While I don’t know how well it preforms, I think it will do really well for complex tasks. If you think about it right now, in order to get the human like responses, you have to go through a series of prompt chaining to get those really powerful complex responses. A 1 million token limit would greatly limit the complexity of the agent built to respond in a certain way.
I think the real cutting edge stuff it going to be expert help and tasking. In order to do that effectively, the agents need to know quite a bit about your problem and current situation. For example if I need help researching circuit designs or whatever, it would be nice to stuff the prompt with a bunch of contextually relevant data from papers, books, videos, and possibly the work I have been doing up until now. You can do that now to an extent, but in a very limited manner.
One last point, I think the really high efficient token counts will actually drop the price pretty drastically.

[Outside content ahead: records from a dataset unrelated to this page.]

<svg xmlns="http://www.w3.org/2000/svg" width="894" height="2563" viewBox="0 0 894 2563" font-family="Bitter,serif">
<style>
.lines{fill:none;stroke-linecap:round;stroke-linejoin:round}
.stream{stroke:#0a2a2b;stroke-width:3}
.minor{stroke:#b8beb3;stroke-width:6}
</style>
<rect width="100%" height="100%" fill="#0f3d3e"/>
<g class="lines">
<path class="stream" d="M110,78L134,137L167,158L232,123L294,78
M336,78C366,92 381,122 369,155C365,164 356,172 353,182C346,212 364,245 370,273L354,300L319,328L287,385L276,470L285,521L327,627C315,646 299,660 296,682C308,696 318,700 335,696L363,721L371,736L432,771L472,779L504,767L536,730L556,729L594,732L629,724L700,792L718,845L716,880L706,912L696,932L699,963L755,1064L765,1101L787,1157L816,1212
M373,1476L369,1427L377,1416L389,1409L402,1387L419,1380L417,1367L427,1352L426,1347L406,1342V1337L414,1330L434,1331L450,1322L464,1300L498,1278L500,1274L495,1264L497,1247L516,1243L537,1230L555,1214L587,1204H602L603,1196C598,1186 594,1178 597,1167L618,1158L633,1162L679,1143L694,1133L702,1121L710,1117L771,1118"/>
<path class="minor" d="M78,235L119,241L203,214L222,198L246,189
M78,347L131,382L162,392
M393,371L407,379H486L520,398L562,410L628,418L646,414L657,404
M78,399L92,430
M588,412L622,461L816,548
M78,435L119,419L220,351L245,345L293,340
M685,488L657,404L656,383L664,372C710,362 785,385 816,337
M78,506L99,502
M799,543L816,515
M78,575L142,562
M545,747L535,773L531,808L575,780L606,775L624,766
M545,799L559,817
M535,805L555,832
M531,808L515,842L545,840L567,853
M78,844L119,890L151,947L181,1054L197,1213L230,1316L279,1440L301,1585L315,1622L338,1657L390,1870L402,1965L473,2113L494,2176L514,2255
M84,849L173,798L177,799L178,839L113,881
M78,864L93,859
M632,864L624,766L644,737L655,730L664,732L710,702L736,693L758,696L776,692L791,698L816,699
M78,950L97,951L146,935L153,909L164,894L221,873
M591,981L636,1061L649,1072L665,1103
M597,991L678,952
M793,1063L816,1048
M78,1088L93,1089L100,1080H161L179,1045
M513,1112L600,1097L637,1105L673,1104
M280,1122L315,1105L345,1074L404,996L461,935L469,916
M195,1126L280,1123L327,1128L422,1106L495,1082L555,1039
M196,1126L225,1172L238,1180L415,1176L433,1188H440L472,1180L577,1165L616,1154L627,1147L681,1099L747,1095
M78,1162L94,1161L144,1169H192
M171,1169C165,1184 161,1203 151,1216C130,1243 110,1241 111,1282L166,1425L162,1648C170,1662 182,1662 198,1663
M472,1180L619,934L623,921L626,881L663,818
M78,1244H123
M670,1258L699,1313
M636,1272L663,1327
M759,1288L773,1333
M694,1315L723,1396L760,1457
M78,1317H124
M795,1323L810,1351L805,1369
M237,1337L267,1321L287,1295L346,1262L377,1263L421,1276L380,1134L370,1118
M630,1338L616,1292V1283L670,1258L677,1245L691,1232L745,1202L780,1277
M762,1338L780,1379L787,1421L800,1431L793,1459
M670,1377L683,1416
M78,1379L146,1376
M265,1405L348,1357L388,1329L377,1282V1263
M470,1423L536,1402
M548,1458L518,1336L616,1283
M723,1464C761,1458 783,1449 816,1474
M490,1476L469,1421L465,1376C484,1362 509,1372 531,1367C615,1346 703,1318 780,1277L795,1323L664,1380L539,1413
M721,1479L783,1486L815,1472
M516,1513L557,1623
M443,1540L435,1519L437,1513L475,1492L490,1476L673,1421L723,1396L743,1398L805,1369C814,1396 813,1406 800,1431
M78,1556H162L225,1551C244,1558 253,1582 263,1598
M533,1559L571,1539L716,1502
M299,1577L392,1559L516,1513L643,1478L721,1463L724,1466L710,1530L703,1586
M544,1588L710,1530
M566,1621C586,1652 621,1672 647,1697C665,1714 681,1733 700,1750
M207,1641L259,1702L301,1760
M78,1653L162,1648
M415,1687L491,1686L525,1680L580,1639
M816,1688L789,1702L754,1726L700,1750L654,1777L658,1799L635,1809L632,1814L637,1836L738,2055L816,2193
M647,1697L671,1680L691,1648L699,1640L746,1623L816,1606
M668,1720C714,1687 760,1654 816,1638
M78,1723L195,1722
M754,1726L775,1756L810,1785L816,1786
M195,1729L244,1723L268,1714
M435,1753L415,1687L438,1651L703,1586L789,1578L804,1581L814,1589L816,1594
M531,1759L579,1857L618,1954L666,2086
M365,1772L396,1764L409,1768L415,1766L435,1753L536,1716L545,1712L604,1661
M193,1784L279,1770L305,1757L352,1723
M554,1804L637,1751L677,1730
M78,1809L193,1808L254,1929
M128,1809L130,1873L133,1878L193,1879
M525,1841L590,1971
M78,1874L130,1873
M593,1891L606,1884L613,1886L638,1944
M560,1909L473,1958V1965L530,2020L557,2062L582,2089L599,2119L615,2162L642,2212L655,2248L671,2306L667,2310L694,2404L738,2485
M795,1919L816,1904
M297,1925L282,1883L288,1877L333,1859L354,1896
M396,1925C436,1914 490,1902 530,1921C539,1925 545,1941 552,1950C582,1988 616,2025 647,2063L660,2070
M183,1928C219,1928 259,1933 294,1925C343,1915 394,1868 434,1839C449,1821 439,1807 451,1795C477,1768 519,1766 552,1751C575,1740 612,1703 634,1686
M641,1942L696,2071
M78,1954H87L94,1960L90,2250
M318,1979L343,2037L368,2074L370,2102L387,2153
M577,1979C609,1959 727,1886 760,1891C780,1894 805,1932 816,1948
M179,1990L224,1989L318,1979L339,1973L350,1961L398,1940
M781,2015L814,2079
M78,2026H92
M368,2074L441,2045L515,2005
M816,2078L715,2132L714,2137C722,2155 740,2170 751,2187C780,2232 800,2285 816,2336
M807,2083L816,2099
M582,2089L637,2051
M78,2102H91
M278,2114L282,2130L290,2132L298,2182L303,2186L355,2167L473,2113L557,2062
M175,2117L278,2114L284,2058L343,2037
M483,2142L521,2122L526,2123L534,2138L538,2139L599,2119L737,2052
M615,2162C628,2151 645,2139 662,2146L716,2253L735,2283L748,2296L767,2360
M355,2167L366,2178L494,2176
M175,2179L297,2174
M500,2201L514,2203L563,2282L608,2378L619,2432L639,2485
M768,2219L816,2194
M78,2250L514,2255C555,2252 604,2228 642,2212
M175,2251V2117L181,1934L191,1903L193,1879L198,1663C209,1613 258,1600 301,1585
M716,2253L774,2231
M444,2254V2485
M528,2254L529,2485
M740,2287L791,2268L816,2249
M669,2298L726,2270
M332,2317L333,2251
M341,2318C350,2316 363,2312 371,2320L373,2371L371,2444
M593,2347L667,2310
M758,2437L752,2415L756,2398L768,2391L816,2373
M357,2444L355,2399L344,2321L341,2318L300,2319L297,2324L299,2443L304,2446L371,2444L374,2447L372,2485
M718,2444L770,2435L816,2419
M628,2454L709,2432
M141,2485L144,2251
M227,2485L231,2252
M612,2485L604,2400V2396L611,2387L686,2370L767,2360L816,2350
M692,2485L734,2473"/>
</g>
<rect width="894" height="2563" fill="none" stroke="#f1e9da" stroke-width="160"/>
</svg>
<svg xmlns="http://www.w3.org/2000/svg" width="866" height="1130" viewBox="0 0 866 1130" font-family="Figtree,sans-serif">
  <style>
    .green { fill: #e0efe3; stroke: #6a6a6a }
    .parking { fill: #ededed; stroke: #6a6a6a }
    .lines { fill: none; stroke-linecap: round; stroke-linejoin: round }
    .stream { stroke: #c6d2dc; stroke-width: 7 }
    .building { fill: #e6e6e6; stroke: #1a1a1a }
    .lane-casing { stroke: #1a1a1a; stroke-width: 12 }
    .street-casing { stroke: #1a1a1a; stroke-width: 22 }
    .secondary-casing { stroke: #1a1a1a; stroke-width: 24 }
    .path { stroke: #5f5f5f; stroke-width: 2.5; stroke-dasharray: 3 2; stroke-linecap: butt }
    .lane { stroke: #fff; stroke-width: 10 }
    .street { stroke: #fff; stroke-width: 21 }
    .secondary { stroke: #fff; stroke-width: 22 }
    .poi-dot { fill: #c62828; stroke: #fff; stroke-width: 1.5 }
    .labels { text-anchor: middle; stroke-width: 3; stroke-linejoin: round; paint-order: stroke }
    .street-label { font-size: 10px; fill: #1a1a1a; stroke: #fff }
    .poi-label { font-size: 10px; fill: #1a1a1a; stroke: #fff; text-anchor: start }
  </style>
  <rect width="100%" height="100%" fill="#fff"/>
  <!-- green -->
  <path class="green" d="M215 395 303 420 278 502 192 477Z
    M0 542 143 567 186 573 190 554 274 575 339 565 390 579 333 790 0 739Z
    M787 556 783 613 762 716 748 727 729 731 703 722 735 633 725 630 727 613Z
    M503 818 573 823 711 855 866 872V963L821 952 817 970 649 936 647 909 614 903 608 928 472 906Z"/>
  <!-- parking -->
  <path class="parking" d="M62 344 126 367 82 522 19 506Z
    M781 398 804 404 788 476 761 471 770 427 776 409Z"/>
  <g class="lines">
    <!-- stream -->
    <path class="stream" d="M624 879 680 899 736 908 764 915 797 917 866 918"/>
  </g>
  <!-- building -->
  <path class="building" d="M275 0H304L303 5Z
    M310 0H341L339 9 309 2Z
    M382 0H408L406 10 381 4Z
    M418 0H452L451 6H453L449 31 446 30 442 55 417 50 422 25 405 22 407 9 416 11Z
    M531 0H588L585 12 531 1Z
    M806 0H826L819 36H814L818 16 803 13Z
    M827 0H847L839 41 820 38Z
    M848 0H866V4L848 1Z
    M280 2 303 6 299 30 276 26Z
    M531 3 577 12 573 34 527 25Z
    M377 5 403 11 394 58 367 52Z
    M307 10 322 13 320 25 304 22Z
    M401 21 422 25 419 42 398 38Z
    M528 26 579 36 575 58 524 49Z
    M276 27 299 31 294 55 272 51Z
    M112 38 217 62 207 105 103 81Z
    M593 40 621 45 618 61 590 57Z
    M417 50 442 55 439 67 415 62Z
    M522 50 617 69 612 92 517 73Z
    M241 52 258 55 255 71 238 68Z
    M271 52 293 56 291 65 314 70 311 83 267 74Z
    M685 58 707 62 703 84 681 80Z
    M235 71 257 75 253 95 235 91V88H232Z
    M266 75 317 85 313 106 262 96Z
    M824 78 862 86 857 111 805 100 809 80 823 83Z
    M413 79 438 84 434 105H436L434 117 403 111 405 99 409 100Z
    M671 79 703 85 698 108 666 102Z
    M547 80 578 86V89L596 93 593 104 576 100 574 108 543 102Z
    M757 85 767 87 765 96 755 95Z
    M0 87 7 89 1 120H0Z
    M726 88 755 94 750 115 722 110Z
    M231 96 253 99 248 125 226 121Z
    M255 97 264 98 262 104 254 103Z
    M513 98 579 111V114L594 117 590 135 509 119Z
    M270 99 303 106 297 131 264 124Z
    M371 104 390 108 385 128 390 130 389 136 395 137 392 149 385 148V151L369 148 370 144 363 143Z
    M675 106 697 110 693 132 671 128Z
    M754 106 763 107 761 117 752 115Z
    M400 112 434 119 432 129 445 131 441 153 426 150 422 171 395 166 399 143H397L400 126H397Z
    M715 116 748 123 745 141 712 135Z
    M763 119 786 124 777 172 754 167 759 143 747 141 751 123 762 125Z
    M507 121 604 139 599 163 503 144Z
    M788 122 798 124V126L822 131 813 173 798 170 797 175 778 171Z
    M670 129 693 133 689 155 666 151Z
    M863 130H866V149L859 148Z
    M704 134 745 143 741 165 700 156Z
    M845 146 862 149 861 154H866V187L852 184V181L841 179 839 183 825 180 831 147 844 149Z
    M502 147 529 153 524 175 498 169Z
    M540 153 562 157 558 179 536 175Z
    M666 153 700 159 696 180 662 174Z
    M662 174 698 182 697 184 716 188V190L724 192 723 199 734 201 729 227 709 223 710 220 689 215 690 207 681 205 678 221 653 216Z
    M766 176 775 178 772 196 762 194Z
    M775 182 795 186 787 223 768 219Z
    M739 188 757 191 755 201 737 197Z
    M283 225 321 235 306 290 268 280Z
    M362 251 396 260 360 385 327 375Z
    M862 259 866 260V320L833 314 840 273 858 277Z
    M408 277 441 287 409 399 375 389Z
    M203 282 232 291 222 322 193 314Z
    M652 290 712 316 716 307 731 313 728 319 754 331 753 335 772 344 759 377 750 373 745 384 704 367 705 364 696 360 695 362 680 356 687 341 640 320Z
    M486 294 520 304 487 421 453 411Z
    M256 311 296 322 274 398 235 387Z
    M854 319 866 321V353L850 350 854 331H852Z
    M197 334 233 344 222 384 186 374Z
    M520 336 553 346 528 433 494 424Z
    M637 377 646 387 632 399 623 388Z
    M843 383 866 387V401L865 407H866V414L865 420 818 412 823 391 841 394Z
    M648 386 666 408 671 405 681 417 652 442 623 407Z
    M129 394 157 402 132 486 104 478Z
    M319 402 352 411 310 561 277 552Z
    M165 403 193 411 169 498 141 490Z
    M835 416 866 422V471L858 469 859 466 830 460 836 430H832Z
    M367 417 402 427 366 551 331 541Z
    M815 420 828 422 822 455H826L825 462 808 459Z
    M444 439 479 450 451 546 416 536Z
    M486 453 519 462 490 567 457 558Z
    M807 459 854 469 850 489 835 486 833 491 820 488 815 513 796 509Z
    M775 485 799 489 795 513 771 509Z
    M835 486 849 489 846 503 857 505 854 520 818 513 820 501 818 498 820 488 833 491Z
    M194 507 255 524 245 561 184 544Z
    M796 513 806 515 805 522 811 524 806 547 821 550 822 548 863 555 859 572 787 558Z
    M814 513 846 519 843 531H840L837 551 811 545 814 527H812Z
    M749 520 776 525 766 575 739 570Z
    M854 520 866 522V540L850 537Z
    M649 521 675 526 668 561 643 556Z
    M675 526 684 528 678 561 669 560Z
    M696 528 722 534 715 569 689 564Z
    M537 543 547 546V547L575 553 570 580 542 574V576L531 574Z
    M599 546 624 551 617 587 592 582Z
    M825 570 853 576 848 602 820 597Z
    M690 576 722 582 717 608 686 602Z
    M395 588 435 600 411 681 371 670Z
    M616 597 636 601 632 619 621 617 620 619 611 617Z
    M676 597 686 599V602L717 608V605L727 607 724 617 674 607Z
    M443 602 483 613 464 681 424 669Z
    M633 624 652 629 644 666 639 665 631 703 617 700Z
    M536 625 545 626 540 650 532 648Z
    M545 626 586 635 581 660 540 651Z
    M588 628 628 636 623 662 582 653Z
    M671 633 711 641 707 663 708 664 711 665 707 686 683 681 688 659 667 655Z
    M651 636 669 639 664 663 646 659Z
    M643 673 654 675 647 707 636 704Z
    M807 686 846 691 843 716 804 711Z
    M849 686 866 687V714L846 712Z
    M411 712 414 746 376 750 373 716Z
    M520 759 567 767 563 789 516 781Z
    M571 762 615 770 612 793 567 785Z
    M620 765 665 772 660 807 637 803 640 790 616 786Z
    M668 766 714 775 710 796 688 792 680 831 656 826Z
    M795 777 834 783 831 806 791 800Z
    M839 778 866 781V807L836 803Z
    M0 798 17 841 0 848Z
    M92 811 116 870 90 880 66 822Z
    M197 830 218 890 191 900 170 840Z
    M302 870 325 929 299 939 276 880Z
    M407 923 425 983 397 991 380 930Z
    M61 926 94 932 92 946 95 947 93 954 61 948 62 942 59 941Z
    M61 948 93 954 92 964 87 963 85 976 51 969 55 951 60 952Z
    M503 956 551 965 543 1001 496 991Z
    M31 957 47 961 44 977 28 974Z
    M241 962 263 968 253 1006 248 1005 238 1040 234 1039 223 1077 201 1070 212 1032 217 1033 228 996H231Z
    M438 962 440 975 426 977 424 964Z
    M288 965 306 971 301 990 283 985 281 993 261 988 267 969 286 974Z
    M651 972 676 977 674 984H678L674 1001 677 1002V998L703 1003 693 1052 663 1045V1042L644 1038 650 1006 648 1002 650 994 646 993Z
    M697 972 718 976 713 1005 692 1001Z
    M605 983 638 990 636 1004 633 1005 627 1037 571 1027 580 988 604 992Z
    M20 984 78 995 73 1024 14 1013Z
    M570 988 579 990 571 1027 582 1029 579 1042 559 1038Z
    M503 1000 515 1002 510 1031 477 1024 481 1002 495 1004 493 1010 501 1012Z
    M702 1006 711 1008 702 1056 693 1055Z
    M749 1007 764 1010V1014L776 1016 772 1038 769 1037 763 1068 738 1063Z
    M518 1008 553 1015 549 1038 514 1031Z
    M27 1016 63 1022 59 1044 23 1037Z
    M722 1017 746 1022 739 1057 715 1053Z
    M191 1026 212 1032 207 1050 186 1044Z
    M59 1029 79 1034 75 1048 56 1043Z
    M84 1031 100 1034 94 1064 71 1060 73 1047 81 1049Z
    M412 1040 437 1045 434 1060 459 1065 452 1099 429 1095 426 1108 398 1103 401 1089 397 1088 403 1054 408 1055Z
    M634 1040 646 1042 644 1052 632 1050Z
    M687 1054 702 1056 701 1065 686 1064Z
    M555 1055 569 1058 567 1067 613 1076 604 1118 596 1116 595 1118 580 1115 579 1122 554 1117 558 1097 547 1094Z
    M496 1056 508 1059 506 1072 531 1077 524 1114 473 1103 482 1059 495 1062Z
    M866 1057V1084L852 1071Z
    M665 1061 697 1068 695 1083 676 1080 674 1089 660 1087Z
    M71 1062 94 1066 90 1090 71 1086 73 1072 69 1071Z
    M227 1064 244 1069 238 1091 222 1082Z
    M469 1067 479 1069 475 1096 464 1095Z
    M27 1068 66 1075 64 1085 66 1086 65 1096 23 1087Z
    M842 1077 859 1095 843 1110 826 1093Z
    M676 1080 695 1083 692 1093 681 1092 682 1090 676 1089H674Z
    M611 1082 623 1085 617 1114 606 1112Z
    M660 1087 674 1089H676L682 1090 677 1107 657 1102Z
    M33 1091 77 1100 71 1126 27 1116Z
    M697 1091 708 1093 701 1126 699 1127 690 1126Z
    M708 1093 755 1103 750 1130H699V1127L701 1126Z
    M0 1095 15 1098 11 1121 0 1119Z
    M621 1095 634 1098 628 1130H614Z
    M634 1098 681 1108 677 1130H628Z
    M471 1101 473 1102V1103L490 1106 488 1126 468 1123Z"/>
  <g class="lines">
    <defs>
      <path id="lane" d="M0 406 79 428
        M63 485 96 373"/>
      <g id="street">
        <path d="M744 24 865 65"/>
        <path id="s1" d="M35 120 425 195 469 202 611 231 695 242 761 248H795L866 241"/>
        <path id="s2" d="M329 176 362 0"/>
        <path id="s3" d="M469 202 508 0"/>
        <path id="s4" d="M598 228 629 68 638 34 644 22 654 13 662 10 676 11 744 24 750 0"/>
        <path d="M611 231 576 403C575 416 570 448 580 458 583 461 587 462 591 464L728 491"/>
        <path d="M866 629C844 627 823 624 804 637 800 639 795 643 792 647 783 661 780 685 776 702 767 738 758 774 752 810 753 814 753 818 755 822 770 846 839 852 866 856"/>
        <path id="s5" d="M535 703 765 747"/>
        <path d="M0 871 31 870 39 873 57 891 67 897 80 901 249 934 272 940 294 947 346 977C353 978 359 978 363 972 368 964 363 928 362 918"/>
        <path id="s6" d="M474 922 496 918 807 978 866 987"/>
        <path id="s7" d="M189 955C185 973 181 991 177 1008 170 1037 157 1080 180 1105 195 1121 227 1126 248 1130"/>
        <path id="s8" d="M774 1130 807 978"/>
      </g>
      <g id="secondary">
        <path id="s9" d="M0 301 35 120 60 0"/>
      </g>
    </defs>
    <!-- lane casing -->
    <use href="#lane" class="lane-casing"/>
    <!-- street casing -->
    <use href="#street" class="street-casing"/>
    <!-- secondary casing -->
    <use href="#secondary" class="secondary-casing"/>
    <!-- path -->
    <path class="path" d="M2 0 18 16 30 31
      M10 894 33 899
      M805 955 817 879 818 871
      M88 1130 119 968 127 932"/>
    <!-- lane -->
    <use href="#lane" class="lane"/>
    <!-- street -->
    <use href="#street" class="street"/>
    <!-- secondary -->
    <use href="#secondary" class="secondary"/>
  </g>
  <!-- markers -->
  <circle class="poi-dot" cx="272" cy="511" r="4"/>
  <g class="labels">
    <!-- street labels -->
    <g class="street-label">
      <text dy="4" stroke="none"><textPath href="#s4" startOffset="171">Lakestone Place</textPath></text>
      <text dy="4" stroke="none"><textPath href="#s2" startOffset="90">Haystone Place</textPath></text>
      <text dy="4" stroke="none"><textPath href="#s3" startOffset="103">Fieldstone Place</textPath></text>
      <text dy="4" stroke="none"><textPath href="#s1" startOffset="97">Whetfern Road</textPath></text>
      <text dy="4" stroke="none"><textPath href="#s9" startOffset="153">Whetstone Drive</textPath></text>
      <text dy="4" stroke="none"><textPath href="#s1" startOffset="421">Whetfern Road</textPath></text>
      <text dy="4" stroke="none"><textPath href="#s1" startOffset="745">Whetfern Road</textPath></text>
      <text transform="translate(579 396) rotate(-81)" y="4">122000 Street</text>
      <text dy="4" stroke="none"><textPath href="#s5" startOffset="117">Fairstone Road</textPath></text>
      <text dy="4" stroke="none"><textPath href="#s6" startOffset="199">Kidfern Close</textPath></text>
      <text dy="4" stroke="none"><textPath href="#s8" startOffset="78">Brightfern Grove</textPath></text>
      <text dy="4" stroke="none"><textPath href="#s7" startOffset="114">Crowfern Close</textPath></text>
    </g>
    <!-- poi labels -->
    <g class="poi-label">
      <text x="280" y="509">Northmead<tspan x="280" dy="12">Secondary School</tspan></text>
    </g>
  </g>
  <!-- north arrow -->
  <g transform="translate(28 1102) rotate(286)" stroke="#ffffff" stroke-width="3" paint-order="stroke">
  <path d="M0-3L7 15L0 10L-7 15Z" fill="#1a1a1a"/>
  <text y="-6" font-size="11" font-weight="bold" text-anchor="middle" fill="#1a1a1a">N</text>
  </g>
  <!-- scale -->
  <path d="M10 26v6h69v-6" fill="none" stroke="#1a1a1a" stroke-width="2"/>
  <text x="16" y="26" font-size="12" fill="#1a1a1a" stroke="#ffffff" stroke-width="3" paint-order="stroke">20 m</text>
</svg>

Yes, I am beginning to see how this could be a tremendous leap forward. Just the fact that the larger token window will let you submit MORE documents (not just larger documents) to evaluate.
However, for this to be truly useful for the general public, the pricing is going to have to go WAY down. I mean, 8K is 6 cents per 1K and the 32K window is 12 cents per 1K tokens.
I have GPT4 8K access now, but just reverted back to GPT-3.5-turbo 4K window for testing because of the cost.
Yeah 100%. I’m working on a project right now, I have built a ModelPromptObject, which is based off of the DataAccessObject programming pattern. The idea is that I can easily switch between models and APIs, hopefully at some point an inhouse computer running a model. I suspect both Microsoft and OpenAI are greatly overcharging with this token count paradigm they have setup.
Anyone in AI knows that inference is the cheapest part of the whole thing and I think they are probably making quite a bit off of it. The fact that Azure didn’t raise the price compared to OpenAI’s kind of confirms that suspicion. But I have no real data to backup the claim.
But I will definitely be using whatever the cheapest method is and I’m baking in a method for all of my projects to easily swap out the backend.
Thanks for suggesting this method. But can’t we increase the context length of final summary so that we don’t loose much detail since langchain seems to retain the document context as against this method. Don’t you think so?
Hey guys.
Any news about the challenge?
I am developing a project with the aim of summarizing legal documents.
As a test, I’m trying to summarize a legal case in pdf, which has 291,358 tokens. Approximately 650 pages.